Now usually around the late May bank holiday the Arts Trail is a vast series of open studios where both resident and visiting artists turn a room or two of some of the beautiful Titus houses into mini art galleries. Obviously last year this was replaced with a virtual art fair. This year, to ensure a covid-safe event, we have a Window Arts Trail. So instead of stepping into the houses, smaller displays were set up in house windows. Each location was marked with red bunting and a QR code to take you to the artists websites for browsing and shopping their whole range.

It was a little unusual to be invited to peer into peoples windows, but it is still a fun experience and some artists are found working and chatting in their yards and gardens too.

I especially enjoyed some childrens impromptu exhibitions as part of the Great Art Exhibition project too, just to add to the artistic richness.

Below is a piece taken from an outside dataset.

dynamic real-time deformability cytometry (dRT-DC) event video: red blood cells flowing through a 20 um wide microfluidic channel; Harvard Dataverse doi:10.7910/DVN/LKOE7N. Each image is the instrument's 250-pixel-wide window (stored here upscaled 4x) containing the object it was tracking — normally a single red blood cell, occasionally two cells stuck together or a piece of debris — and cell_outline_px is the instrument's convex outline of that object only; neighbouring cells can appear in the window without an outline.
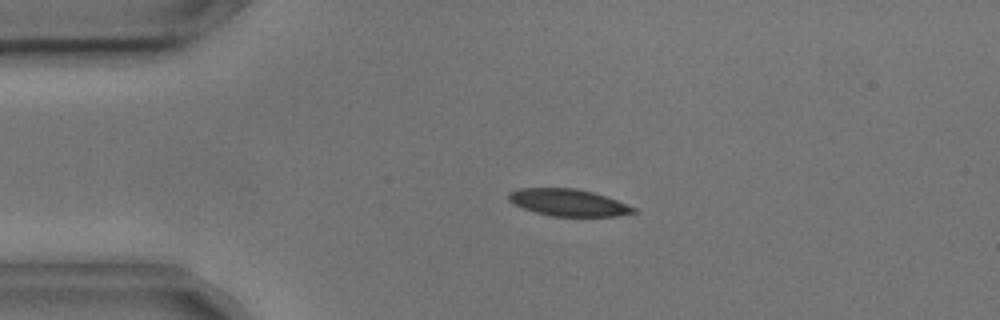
{"species": "common noctule bat (a hibernating species)", "species_latin": "Nyctalus noctula", "temperature_condition": "cold", "stored_images_in_passage": 4, "camera_frame_rate_fps": 3000, "um_per_image_px": 0.085, "animal": {"sex": "male", "body_mass_g": 17.9, "forearm_length_mm": 54.2}, "frame": {"image": 1, "passage_image": 4, "time_ms": 1.0, "image_size_px": [1000, 320], "cell_outline_px": [[640, 212], [616, 216], [552, 216], [536, 212], [512, 204], [508, 200], [508, 192], [520, 188], [576, 188], [592, 192], [616, 200], [636, 208]], "centroid_in_image_um": [48.3, 17.21], "position_along_channel_um": 36.7, "area_um2": 19.59}}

In addition to this there are over 30 contemporary designers and makers in the Virtual Makers Fair and a wide variety of artist-led workshops, activities and talks. Check out Saltaire Insprired for details. The evidence of having an artistic hub, a sense of community, is in the depth, breadth and quality of the work available and on show in Saltaire. It is a constant source of inspiration to me.

My last stop...because I knew we'd end up putting the world to rights for a while, was at Paula Dunn's window....I say window...a whole house of window, in fact, as Paula has gone the extra mile and made a fabulous mini gallery in her snazzy new greenhouse! Paula is lucky enough to have a very beautiful front garden to her Saltaire home...perfect for this lovely weather.

Her work, in cold wax and oil paint, features glowing atmospheric landscapes of yorkshire and Turneresque moody skyscapes.


Saltaire Arts Trail is on 10-4pm daily until 6th June, so do go along and soak up the atmosphere, support the artists, buy yourself something unique, hand created in Satlaire and feed your mind, your inner artist... and your belly with a trip to one of the many fabulous cafes!